A technique in which optical signals of main signal light and dummy light are monitored by using an optical channel monitor (OCM) on a transmitting side and a receiving side of submarine line terminal equipment (SLTE) to monitor a failure in a transmission line has been used. Hereinafter, the optical channel monitor is referred to as an OCM and the submarine line terminal equipment is referred to as an SLTE.
As an example of the optical transmission system described in the background art, FIGS. 7 and 8 each show an example of monitoring of an optical signal for an SLTE by using an OCM in a submarine cable system.
FIG. 7 shows a configuration in which an OCM is disposed on a transmitting side of an SLTE and monitors an optical signal. An SLTE 100A in an A-station will be described. On the transmitting side of the SLTE, a MUX 101A multiplexes on optical signals of a transponder TPD-a being main signal light, and dummy light. An output from the MUX 101A is characterized by an optical spectrum as shown in (a) of FIG. 9. An optical wavelength multiplexed signal from the MUX 101A is branched into a main signal path toward a transmission line leading to a B-station, and an optical monitor path toward an OCM 102A. Like in a measurement principle of a general optical spectrum analyzer, the OCM 102A is capable of measuring an optical power by performing an electrical conversion by using a photodetector while causing an optical bandpass filter to sweep within a narrow wavelength slot. In the monitoring of an optical signal by using the OCM 102A described in the background art, like in a WDM measurement mode for the optical spectrum analyzer, peaks and valleys of the optical signal are discriminated by internal calculation processing, and a peak wavelength (a wavelength at which a peak power is detected) and a peak power (a highest power of the optical signal having peaks and valleys) are automatically specified.
When the OCM 102A detects a peak power, it is determined that there is an optical signal. Further, when the OCM 102A detects no peak power, it is determined that there is no optical signal. Information about the presence or absence of the optical signal is transmitted to a monitoring system 110 in the A-station, whereby monitoring of the optical signal on the transmitting side of the SLTE in the A-station is carried out.
On a receiving side of an SLTE, the optical wavelength multiplexed signal input from the transmission line is separated into individual wavelengths by a DEMUX 103B and the optical signal is then received by a transponder TPD-a.
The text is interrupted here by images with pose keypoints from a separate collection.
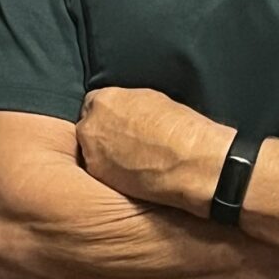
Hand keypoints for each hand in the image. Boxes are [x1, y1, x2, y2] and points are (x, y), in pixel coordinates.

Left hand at [77, 87, 233, 215]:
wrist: (190, 161)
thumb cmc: (179, 128)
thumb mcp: (152, 100)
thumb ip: (129, 104)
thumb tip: (126, 111)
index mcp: (105, 100)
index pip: (93, 102)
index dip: (108, 113)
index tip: (118, 120)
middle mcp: (91, 126)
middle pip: (89, 128)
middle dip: (103, 133)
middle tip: (125, 140)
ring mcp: (92, 154)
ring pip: (92, 151)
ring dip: (106, 154)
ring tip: (131, 159)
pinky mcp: (100, 178)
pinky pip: (100, 172)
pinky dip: (112, 172)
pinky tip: (132, 172)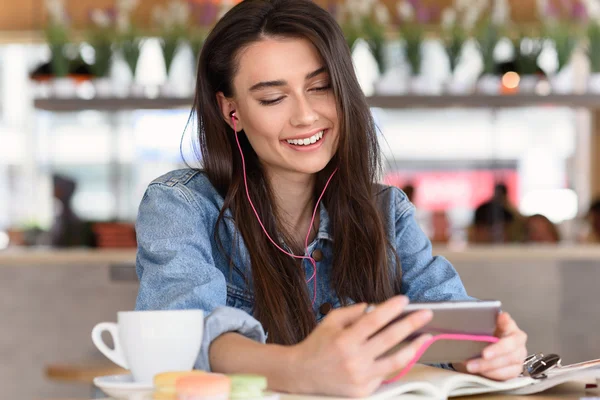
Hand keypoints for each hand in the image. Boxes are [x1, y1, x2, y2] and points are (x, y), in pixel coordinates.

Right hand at [288, 296, 432, 396]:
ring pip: (395, 361)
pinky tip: (407, 353)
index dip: (391, 309)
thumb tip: (375, 308)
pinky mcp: (363, 391)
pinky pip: (384, 374)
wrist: (301, 374)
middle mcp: (353, 359)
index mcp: (344, 339)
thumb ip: (352, 312)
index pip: (373, 320)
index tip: (405, 300)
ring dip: (414, 348)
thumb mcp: (329, 321)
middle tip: (426, 314)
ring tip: (427, 337)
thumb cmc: (317, 344)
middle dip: (411, 324)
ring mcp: (360, 377)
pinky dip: (395, 362)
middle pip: (389, 339)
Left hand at [455, 312, 526, 379]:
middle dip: (497, 351)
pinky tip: (480, 372)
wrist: (480, 353)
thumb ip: (476, 324)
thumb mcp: (477, 329)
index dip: (505, 321)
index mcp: (508, 326)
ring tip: (472, 366)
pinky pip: (506, 374)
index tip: (501, 317)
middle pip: (511, 346)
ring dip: (489, 366)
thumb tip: (464, 318)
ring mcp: (518, 356)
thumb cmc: (481, 338)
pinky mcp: (515, 370)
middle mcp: (516, 341)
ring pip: (509, 362)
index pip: (509, 322)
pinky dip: (492, 374)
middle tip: (484, 354)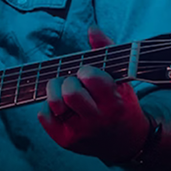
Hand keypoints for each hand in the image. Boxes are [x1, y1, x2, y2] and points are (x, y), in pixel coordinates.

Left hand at [38, 26, 149, 163]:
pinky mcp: (66, 141)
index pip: (91, 78)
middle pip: (70, 92)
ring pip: (54, 104)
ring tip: (65, 93)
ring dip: (55, 93)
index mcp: (114, 102)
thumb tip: (92, 28)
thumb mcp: (121, 78)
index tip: (88, 74)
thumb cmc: (120, 103)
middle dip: (69, 82)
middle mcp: (98, 120)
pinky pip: (43, 116)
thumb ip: (106, 51)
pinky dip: (48, 108)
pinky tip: (62, 109)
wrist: (126, 141)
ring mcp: (80, 133)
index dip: (86, 71)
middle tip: (75, 83)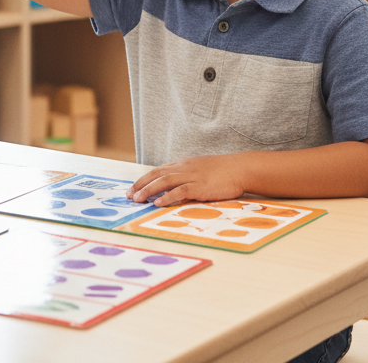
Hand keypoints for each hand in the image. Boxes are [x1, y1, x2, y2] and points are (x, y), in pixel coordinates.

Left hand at [128, 154, 245, 205]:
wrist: (238, 168)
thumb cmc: (221, 172)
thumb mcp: (199, 170)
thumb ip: (186, 177)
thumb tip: (174, 189)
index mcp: (182, 164)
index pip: (157, 171)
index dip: (143, 180)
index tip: (132, 189)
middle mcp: (183, 168)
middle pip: (156, 175)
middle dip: (140, 185)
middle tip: (129, 195)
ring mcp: (191, 176)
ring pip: (164, 181)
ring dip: (148, 190)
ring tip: (137, 200)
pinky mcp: (199, 186)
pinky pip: (180, 190)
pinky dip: (167, 196)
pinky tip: (158, 202)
Further, a SLTE 100B in the B-station has a configuration similar to that in the A-station. Information about presence or absence of the optical signal measured by an OCM 102B is transmitted to the monitoring system 110 in the A-station through an out-of-band data communication network (DCN).
FIG. 8 shows a configuration in which an OCM is disposed on a receiving side of an SLTE and monitors an optical signal. A transmitting side of an SLTE is similar to that shown in FIG. 7, except for the optical monitor path for the OCM, and thus description thereof is omitted. An SLTE 200B in a B-station will be described. On the receiving side of the SLTE, an optical wavelength multiplexed signal input from a transmission line is branched into a main signal path toward a transponder TPD-a, and an optical monitor path toward an OCM 202B. An optical spectrum on the receiving side of the SLTE is characterized by an optical spectrum as shown in (b) of FIG. 9. An optical signal in the main signal path is separated into individual wavelengths by a DEMUX 203B, and is then received by the transponder TPD-a. An optical signal toward the OCM 202B is specified by monitoring of the optical signal in the OCM 202B described above.
Information about presence or absence of the optical signal is transmitted to the monitoring system 210 in the A-station, and monitoring of the optical signal on the receiving side of the SLTE in the A-station is carried out. Further, the SLTE in the B-station has a configuration similar to that in the A-station, and information about presence or absence of the transponder TPD-a and dummy light measured by the OCM 202B is transmitted to the monitoring system 210 through an out-of-band data communication network (DCN).
Patent Literature 1 (PTL1) relates to an optical transmission system that multiplexes on a plurality of optical signals and transmits and receives the optical signals through an optical fiber cable. PTL1 proposes a technique in which, when the optical signals having respective wavelengths are not output from an optical fiber cable, it is determined that the optical fiber cable is disconnected, and then output of the optical signals is interrupted.